Reproduce each line of the entries that carries "labels".

● **Study material**
##############################

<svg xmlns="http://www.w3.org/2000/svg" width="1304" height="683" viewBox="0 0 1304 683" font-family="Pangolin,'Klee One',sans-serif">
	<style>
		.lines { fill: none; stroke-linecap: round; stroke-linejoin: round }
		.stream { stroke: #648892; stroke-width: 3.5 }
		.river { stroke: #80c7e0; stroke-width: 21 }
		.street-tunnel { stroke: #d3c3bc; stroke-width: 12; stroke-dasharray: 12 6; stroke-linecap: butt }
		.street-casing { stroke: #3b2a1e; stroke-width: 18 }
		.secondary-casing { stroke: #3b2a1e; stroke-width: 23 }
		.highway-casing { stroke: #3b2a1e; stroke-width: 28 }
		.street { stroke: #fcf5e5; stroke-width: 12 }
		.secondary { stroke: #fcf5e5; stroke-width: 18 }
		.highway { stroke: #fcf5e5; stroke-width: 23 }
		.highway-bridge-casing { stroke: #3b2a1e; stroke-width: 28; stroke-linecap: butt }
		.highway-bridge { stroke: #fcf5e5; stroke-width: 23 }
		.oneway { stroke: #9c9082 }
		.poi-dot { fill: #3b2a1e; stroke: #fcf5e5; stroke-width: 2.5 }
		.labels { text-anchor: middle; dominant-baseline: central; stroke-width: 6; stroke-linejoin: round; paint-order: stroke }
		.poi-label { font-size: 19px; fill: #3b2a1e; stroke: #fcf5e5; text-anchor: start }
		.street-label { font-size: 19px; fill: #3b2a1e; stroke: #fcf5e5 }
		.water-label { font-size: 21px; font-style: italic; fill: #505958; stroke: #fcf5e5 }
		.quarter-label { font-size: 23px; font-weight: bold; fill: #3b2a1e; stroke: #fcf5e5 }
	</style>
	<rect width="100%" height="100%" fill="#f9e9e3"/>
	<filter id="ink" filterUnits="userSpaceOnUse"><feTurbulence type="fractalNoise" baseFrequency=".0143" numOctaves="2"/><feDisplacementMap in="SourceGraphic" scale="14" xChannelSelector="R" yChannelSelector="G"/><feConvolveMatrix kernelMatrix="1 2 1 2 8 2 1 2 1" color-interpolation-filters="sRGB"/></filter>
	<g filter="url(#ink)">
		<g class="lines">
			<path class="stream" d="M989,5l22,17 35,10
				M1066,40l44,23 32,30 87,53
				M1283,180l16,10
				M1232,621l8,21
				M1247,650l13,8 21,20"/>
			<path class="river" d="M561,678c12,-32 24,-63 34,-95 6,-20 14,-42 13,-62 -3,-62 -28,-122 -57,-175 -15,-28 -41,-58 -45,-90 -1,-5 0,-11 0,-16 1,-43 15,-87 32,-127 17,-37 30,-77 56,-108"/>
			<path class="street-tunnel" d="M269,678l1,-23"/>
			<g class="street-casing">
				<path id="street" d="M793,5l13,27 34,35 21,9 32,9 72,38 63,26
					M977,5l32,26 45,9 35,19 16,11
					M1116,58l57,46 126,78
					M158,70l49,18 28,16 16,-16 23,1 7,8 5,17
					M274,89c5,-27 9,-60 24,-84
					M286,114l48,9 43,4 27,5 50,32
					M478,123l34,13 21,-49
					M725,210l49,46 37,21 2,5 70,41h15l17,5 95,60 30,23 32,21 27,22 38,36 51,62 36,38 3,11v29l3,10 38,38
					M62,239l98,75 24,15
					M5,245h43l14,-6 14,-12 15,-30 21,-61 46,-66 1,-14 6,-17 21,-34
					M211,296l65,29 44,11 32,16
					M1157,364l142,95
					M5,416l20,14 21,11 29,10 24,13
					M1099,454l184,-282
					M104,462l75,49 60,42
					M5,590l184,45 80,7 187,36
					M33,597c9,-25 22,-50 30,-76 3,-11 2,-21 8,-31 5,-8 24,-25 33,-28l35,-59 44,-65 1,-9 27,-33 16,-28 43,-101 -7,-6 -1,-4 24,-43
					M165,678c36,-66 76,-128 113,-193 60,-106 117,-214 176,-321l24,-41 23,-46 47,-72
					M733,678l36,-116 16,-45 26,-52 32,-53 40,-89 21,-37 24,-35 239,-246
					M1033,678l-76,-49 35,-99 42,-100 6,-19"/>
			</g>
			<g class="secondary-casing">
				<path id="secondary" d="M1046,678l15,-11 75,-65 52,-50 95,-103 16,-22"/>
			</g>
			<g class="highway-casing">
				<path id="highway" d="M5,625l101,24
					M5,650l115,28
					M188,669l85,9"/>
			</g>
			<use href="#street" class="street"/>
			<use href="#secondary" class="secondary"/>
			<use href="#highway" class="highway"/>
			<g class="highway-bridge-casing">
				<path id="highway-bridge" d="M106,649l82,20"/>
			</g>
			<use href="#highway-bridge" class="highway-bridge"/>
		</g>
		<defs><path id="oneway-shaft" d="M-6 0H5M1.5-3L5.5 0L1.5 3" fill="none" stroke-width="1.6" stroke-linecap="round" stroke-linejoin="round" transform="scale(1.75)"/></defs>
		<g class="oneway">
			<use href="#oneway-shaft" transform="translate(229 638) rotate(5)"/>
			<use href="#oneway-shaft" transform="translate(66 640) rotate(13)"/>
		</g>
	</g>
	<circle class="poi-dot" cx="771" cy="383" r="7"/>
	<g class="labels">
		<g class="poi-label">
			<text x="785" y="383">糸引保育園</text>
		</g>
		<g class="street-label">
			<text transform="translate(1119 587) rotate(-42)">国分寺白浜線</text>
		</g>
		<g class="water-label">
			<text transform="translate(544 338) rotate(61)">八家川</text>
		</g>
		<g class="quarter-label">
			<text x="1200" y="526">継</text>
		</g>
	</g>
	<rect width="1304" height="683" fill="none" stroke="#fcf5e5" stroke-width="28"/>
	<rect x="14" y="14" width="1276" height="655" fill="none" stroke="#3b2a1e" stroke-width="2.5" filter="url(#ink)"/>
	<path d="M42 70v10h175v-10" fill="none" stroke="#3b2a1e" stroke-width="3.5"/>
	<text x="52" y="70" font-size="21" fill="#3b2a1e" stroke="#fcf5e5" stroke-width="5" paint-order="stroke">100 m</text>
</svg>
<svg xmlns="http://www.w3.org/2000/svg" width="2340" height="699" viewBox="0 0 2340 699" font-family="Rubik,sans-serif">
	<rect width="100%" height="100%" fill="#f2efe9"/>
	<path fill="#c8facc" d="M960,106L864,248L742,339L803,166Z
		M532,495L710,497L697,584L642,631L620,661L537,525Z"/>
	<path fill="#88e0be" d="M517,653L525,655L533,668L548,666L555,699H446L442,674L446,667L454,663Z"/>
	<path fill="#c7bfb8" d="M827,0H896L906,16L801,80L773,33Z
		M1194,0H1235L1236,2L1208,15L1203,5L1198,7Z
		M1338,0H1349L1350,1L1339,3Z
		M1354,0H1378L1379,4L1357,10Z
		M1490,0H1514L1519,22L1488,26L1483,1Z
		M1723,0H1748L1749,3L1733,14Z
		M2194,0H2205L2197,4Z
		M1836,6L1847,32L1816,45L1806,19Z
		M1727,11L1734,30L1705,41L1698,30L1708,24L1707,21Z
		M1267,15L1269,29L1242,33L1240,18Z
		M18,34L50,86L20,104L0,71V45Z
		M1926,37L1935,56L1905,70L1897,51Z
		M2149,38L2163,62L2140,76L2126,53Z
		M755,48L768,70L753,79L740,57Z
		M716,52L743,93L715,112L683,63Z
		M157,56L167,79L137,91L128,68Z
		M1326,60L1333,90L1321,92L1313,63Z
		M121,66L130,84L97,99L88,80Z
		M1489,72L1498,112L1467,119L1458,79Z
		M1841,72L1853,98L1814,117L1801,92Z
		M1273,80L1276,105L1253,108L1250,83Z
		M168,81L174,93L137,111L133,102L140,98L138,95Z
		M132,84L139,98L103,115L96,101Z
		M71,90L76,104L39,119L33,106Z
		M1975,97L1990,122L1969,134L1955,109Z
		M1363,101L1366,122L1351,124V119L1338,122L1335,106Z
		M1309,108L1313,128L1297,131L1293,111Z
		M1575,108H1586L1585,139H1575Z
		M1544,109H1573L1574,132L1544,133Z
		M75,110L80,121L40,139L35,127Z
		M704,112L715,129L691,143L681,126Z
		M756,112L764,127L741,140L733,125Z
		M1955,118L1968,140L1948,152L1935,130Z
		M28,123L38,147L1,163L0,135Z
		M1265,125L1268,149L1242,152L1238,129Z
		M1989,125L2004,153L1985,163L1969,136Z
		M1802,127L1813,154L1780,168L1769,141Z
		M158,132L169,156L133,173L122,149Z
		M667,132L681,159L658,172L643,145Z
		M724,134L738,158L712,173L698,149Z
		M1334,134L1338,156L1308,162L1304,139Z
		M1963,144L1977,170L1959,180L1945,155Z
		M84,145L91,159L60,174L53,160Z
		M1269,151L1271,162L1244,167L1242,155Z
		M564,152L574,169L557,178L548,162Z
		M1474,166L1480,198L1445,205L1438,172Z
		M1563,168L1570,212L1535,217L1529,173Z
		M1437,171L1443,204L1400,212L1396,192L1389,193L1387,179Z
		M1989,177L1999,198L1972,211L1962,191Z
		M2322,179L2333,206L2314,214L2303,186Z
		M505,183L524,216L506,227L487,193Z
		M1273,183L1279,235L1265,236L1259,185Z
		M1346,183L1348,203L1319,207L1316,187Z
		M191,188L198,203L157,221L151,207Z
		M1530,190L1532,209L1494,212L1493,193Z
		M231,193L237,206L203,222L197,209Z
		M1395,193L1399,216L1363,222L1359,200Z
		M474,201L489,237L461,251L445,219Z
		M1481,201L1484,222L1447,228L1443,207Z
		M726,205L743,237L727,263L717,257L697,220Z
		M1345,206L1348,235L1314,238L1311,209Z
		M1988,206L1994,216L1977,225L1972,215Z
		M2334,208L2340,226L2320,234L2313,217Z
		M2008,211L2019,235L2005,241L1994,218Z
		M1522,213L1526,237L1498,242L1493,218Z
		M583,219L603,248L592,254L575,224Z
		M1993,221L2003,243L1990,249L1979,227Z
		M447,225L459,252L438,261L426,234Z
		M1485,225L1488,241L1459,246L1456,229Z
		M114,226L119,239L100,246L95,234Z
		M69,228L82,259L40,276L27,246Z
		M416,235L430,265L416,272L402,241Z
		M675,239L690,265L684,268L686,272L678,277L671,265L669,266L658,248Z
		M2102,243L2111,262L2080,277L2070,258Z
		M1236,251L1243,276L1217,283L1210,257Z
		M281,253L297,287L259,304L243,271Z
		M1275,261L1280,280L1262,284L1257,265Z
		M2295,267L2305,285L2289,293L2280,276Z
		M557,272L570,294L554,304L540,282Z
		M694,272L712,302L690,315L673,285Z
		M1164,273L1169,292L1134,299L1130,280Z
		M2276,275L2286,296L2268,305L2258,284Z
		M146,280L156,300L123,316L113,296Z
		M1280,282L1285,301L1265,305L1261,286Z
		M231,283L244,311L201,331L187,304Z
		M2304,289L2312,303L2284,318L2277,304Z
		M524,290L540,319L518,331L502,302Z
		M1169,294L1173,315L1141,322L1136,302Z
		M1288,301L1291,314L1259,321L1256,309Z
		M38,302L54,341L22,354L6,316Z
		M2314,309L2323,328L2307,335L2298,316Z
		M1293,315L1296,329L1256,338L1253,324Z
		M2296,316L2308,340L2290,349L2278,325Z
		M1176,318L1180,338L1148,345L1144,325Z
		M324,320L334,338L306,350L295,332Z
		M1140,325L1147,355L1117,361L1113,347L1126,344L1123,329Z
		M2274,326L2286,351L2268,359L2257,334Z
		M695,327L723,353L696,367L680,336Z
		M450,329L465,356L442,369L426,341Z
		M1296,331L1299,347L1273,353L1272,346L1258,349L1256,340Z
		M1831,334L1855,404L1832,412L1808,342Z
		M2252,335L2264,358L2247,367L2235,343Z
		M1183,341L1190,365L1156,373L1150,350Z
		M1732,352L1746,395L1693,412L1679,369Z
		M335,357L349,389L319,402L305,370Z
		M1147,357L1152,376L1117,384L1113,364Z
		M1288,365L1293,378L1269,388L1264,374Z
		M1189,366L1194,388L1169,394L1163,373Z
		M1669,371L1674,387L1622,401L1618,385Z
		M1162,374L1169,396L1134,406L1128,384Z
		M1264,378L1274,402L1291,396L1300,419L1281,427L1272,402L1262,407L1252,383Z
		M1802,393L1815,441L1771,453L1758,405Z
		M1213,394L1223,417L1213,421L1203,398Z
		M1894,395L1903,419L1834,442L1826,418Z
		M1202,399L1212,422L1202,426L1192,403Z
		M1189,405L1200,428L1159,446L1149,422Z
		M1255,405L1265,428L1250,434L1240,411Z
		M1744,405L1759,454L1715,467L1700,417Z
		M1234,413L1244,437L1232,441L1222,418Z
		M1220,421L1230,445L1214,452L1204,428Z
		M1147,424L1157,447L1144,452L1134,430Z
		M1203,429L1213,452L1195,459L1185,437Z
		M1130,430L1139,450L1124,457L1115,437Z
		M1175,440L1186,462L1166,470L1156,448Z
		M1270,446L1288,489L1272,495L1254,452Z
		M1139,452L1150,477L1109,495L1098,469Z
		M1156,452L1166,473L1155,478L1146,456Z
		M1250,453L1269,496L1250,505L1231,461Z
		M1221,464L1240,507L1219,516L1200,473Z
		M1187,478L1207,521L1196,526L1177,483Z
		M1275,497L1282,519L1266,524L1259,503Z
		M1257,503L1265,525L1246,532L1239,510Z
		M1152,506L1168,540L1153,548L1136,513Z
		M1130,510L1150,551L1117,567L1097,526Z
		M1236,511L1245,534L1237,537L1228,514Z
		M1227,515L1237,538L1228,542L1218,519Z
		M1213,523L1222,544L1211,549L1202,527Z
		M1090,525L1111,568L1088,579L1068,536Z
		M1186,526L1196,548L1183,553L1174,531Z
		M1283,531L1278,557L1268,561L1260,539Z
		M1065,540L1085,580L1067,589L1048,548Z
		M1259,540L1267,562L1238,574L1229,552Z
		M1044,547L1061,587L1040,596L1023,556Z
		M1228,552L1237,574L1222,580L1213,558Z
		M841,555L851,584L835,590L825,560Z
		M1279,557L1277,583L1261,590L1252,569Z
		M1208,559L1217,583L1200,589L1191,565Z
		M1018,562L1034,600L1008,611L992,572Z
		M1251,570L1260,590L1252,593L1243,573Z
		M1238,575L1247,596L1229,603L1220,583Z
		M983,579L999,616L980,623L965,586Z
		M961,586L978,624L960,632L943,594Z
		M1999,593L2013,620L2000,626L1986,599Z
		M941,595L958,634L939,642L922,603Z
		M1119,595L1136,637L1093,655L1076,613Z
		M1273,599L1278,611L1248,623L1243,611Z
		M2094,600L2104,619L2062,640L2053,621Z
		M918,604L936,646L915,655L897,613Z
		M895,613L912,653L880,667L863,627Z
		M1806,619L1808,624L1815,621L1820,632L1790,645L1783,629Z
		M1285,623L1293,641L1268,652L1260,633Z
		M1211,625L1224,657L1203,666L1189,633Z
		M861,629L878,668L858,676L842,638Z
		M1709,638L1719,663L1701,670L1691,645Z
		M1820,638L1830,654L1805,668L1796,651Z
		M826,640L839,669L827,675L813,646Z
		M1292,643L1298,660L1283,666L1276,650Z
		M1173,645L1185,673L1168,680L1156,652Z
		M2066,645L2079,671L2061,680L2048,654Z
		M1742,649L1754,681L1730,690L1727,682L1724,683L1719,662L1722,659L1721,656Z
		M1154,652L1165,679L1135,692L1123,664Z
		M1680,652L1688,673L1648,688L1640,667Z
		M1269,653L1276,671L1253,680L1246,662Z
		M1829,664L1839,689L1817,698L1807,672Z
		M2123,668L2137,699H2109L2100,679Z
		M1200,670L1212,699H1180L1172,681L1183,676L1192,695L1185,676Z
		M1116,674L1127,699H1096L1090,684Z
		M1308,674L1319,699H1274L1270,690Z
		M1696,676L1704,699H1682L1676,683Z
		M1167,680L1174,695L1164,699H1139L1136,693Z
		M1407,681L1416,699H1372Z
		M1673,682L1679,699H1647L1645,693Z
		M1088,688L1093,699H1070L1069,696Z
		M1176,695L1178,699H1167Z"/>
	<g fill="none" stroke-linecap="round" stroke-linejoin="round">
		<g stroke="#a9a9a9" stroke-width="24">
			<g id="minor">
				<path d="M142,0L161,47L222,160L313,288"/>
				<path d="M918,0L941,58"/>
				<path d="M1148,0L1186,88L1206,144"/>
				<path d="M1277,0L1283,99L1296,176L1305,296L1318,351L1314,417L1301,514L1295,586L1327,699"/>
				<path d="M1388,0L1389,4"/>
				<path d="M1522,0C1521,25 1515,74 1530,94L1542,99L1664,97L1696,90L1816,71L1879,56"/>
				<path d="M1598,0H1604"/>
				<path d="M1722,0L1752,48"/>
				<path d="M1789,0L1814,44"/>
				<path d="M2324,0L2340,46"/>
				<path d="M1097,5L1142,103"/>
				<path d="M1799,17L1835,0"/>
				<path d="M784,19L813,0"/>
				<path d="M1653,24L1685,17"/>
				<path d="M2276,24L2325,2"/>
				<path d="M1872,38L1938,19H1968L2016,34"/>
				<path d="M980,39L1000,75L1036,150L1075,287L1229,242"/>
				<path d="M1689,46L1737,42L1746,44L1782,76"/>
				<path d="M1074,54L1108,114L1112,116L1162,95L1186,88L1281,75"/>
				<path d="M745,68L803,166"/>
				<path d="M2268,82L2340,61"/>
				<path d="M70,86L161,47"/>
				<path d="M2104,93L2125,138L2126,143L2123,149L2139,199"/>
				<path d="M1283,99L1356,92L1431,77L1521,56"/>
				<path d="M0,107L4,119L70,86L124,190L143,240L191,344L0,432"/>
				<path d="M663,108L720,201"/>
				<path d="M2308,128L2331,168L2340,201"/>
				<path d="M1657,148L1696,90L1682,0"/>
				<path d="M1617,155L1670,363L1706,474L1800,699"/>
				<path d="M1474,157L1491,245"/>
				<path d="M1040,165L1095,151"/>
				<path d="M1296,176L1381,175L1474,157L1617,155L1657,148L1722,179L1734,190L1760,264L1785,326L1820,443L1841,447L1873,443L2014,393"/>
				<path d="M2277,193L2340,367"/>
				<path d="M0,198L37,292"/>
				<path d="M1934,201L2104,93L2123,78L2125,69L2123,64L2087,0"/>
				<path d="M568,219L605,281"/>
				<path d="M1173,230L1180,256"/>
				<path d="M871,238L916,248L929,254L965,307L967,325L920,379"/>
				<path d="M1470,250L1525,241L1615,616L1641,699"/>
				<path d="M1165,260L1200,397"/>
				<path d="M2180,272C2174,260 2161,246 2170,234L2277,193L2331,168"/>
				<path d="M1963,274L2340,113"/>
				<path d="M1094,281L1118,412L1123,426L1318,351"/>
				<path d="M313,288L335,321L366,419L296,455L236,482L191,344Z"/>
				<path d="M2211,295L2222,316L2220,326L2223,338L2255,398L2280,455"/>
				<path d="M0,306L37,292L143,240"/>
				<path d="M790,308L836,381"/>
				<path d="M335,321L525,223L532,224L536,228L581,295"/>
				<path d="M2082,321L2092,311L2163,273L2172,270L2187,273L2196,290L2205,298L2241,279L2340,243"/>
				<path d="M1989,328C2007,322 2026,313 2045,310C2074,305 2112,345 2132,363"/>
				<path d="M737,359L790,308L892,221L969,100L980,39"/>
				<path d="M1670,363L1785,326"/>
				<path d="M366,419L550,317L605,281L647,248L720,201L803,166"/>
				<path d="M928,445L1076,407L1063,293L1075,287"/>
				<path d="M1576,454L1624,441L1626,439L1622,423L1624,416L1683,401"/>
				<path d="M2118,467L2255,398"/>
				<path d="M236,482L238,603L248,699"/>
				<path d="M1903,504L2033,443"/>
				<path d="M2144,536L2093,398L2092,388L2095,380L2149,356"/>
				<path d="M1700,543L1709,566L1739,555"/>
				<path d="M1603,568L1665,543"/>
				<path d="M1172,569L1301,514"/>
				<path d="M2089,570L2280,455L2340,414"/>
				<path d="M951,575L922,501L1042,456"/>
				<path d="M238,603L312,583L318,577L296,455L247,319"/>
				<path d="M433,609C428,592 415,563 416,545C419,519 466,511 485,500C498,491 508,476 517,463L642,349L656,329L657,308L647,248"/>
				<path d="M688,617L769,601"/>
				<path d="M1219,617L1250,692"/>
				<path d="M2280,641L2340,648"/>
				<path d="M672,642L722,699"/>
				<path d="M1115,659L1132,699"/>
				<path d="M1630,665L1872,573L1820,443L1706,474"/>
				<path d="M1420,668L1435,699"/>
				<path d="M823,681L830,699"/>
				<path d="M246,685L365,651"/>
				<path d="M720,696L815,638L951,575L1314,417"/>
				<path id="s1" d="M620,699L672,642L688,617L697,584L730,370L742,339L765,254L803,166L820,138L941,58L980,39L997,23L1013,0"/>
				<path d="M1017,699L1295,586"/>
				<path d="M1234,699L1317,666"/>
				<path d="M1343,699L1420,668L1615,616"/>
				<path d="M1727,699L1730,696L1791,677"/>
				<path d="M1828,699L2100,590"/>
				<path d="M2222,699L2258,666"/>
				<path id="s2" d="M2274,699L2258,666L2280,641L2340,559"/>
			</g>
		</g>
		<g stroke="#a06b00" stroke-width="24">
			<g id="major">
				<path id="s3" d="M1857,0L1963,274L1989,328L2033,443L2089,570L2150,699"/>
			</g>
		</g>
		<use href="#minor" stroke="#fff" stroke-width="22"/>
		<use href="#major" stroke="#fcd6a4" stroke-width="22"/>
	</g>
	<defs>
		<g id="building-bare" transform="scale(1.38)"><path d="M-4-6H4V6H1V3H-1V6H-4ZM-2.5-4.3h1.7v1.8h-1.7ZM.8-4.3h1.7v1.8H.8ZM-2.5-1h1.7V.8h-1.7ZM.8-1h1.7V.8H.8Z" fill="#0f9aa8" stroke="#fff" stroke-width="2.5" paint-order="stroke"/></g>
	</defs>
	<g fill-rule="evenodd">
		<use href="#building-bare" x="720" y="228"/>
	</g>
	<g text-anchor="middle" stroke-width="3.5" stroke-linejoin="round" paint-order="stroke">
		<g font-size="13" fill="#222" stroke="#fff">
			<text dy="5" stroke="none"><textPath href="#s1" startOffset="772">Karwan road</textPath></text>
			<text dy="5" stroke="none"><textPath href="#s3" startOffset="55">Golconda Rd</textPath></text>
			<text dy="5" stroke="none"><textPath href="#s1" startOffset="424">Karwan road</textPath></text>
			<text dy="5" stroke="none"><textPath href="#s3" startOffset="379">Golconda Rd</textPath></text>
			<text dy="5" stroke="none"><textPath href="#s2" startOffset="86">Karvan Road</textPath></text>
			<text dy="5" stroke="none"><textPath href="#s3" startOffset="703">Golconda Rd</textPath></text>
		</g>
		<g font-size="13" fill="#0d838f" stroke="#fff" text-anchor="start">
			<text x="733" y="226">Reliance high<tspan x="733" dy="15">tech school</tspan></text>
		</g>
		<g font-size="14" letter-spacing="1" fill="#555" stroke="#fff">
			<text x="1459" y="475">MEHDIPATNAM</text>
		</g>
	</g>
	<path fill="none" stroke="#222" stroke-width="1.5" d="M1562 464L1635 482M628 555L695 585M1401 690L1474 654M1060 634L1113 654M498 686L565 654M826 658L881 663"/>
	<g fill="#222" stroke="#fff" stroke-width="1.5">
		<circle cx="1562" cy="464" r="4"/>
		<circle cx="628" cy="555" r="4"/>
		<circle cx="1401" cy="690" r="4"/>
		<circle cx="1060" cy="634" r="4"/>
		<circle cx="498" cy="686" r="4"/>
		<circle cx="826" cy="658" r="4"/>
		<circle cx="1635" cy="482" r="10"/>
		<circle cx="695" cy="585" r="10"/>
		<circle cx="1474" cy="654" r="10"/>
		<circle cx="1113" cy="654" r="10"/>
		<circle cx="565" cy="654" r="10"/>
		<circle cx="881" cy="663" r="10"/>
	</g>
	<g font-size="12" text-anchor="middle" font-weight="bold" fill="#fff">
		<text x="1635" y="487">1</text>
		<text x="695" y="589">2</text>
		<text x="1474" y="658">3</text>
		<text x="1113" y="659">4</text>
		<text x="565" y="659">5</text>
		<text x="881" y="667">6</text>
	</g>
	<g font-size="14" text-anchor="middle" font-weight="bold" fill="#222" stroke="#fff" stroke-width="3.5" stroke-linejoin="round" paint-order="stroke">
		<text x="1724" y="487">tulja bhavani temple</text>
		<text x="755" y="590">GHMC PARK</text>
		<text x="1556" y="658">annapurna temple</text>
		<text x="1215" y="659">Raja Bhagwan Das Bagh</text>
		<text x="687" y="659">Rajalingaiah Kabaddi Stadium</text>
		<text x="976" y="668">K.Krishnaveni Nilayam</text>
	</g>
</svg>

##############################

● **Answer to the problem**
		.labels { text-anchor: middle; dominant-baseline: central; stroke-width: 6; stroke-linejoin: round; paint-order: stroke }
	<g class="labels">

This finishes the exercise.